PROBLEM DETAILS: Everything below from the line with "Store แบบรวมศูนย์" through the line with "milliards d’euros par" must be retyped exactly, except the pictures.
○ ○ ○
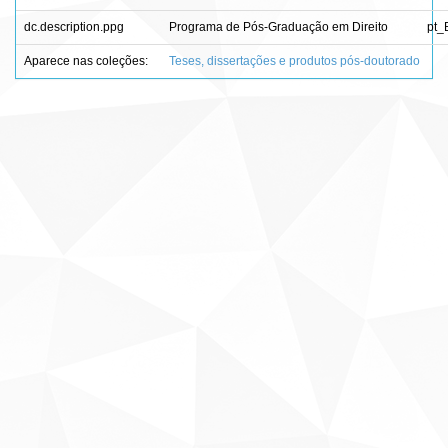
dc.description.ppg
Programa de Pós-Graduação em Direito
pt_
Aparece nas coleções:
Teses, dissertações e produtos pós-doutorado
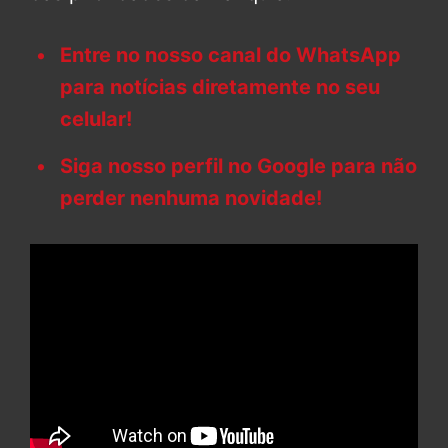
Entre no nosso canal do WhatsApp
para notícias diretamente no seu
celular!
Siga nosso perfil no Google para não
perder nenhuma novidade!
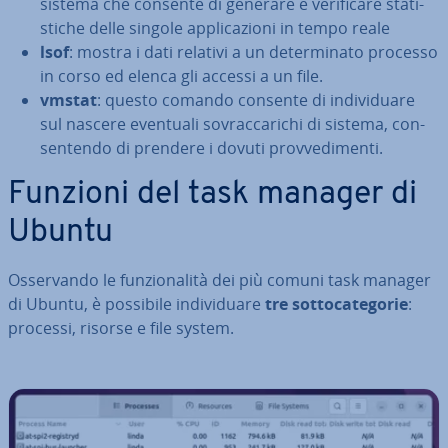
sistema che consente di generare e ve­ri­fi­ca­re sta­ti­
sti­che delle singole ap­pli­ca­zio­ni in tempo reale
lsof
: mostra i dati relativi a un de­ter­mi­na­to processo
in corso ed elenca gli accessi a un file.
vmstat
: questo comando consente di in­di­vi­dua­re
sul nascere eventuali so­vrac­ca­ri­chi di sistema, con­
sen­ten­do di prendere i dovuti prov­ve­di­men­ti.
Funzioni del task manager di
Ubuntu
Os­ser­van­do le fun­zio­na­li­tà dei più comuni task manager
di Ubuntu, è possibile in­di­vi­dua­re
tre sot­to­ca­te­go­rie
:
processi, risorse e file system.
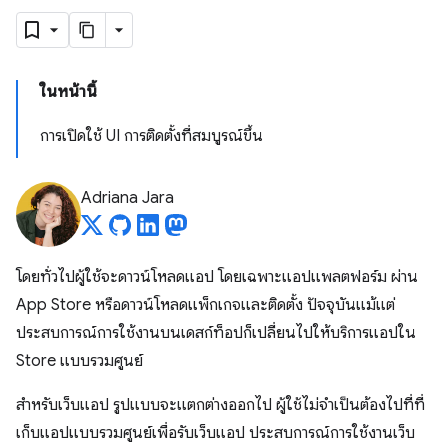
ในหน้านี้
การเปิดใช้ UI การติดตั้งที่สมบูรณ์ขึ้น
Adriana Jara
โดยทั่วไปผู้ใช้จะดาวน์โหลดแอป โดยเฉพาะแอปแพลตฟอร์ม ผ่าน
App Store หรือดาวน์โหลดแพ็กเกจและติดตั้ง ปัจจุบันแม้แต่
ประสบการณ์การใช้งานบนเดสก์ท็อปก็เปลี่ยนไปให้บริการแอปใน
Store แบบรวมศูนย์
สำหรับเว็บแอป รูปแบบจะแตกต่างออกไป ผู้ใช้ไม่จําเป็นต้องไปที่ที่
เก็บแอปแบบรวมศูนย์เพื่อรับเว็บแอป ประสบการณ์การใช้งานเว็บ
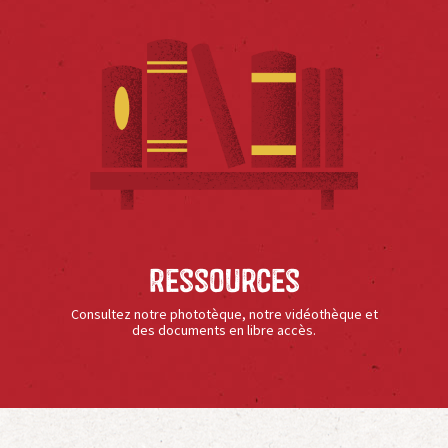
Ressources
Consultez notre phototèque, notre vidéothèque et
des documents en libre accès.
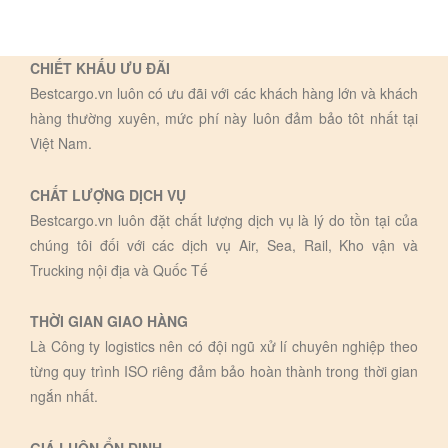
CHIẾT KHẤU ƯU ĐÃI
Bestcargo.vn luôn có ưu đãi với các khách hàng lớn và khách
hàng thường xuyên, mức phí này luôn đảm bảo tôt nhất tại
Việt Nam.
CHẤT LƯỢNG DỊCH VỤ
Bestcargo.vn luôn đặt chất lượng dịch vụ là lý do tồn tại của
chúng tôi đối với các dịch vụ Air, Sea, Rail, Kho vận và
Trucking nội địa và Quốc Tế
THỜI GIAN GIAO HÀNG
Là Công ty logistics nên có đội ngũ xử lí chuyên nghiệp theo
từng quy trình ISO riêng đảm bảo hoàn thành trong thời gian
ngắn nhất.
GIÁ LUÔN ỔN ĐỊNH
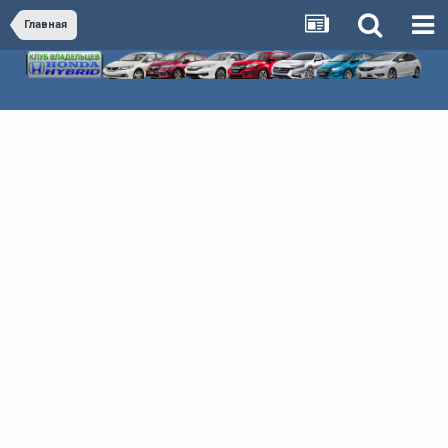
Главная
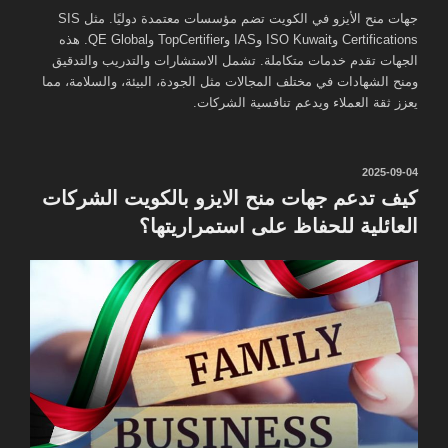
جهات منح الأيزو في الكويت تضم مؤسسات معتمدة دوليًا. مثل SIS
Certifications وISO Kuwait وIAS وTopCertifier وQE Global. هذه
الجهات تقدم خدمات متكاملة. تشمل الاستشارات والتدريب والتدقيق
ومنح الشهادات في مختلف المجالات مثل الجودة، البيئة، والسلامة، مما
يعزز ثقة العملاء ويدعم تنافسية الشركات.
نُشر
2025-09-04
في
كيف تدعم جهات منح الايزو بالكويت الشركات
العائلية للحفاظ على استمراريتها؟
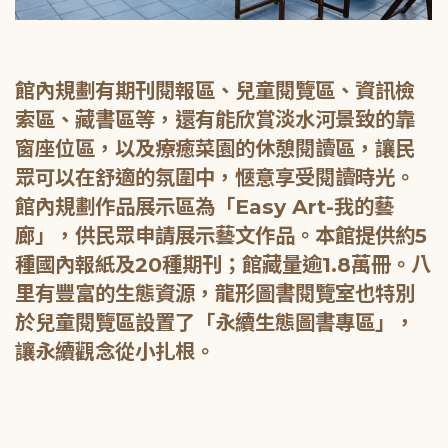
館內規劃有期刊閱報區、兒童閱覽區、資訊檢
索區、藏書區等，還有能欣賞淡水河景致的靠
窗座位區，以及療癒菜園的休憩閱讀區，讓民
眾可以在舒適的氛圍中，愜意享受閱讀時光。
館內規劃作品展示區為「Easy Art-我的藝
廊」，供民眾申請展示藝文作品。本館提供約5
種國內報紙及20種期刊；館藏量逾1.8萬冊。八
里有豐富的生態資源，龍形圖書閱覽室也特別
於兒童閱覽區設置了「永續生態圖書專區」，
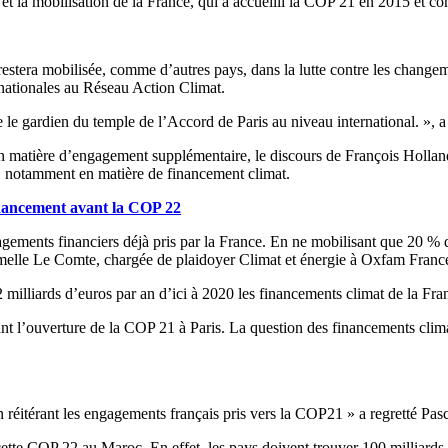
t la mobilisation de la France, qui a accueilli la COP 21 en 2015 et co
 restera mobilisée, comme d’autres pays, dans la lutte contre les changem
rnationales au Réseau Action Climat.
 le gardien du temple de l’Accord de Paris au niveau international. »,
n matière d’engagement supplémentaire, le discours de François Hollande a
, notamment en matière de financement climat.
inancement avant la COP 22
gements financiers déjà pris par la France. En ne mobilisant que 20 % de
Armelle Le Comte, chargée de plaidoyer Climat et énergie à Oxfam Franc
 milliards d’euros par an d’ici à 2020 les financements climat de la Fran
 l’ouverture de la COP 21 à Paris. La question des financements climat e
réitérant les engagements français pris vers la COP21 » a regretté Pas
tte COP 22 au Maroc. En effet, les pays doivent trouver 100 milliards d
○ ○ ○
ANSWER TO THIS PROBLEM:
Store แบบรวมศูนย์
สำหรับเว็บแอป รูปแบบจะแตกต่างออกไป ผู้ใช้ไม่จําเป็นต้องไปที่ที่
เก็บแอปแบบรวมศูนย์เพื่อรับเว็บแอป ประสบการณ์การใช้งานเว็บ
Ressources
Consultez notre phototèque, notre vidéothèque et
des documents en libre accès.
CHIẾT KHẤU ƯU ĐÃI
Bestcargo.vn luôn có ưu đãi với các khách hàng lớn và khách
hàng thường xuyên, mức phí này luôn đảm bảo tôt nhất tại
Việt Nam.
CHẤT LƯỢNG DỊCH VỤ
Bestcargo.vn luôn đặt chất lượng dịch vụ là lý do tồn tại của
chúng tôi đối với các dịch vụ Air, Sea, Rail, Kho vận và
Trucking nội địa và Quốc Tế
THỜI GIAN GIAO HÀNG
Là Công ty logistics nên có đội ngũ xử lí chuyên nghiệp theo
từng quy trình ISO riêng đảm bảo hoàn thành trong thời gian
ngắn nhất.
GIÁ LUÔN ỔN ĐỊNH
Главная
جهات منح الأيزو في الكويت تضم مؤسسات معتمدة دوليًا. مثل SIS
Certifications وISO Kuwait وIAS وTopCertifier وQE Global. هذه
الجهات تقدم خدمات متكاملة. تشمل الاستشارات والتدريب والتدقيق
ومنح الشهادات في مختلف المجالات مثل الجودة، البيئة، والسلامة، مما
يعزز ثقة العملاء ويدعم تنافسية الشركات.
نُشر
2025-09-04
في
كيف تدعم جهات منح الايزو بالكويت الشركات
العائلية للحفاظ على استمراريتها؟
館內規劃有期刊閱報區、兒童閱覽區、資訊檢
索區、藏書區等，還有能欣賞淡水河景致的靠
窗座位區，以及療癒菜園的休憩閱讀區，讓民
眾可以在舒適的氛圍中，愜意享受閱讀時光。
館內規劃作品展示區為「Easy Art-我的藝
廊」，供民眾申請展示藝文作品。本館提供約5
種國內報紙及20種期刊；館藏量逾1.8萬冊。八
里有豐富的生態資源，龍形圖書閱覽室也特別
於兒童閱覽區設置了「永續生態圖書專區」，
t la mobilisation de la France, qui a accueilli la COP 21 en 2015 et co
 restera mobilisée, comme d’autres pays, dans la lutte contre les changem
rnationales au Réseau Action Climat.
 le gardien du temple de l’Accord de Paris au niveau international. »,
n matière d’engagement supplémentaire, le discours de François Hollande a
, notamment en matière de financement climat.
inancement avant la COP 22
gements financiers déjà pris par la France. En ne mobilisant que 20 % de
Armelle Le Comte, chargée de plaidoyer Climat et énergie à Oxfam Franc
 milliards d’euros par an d’ici à 2020 les financements climat de la Fran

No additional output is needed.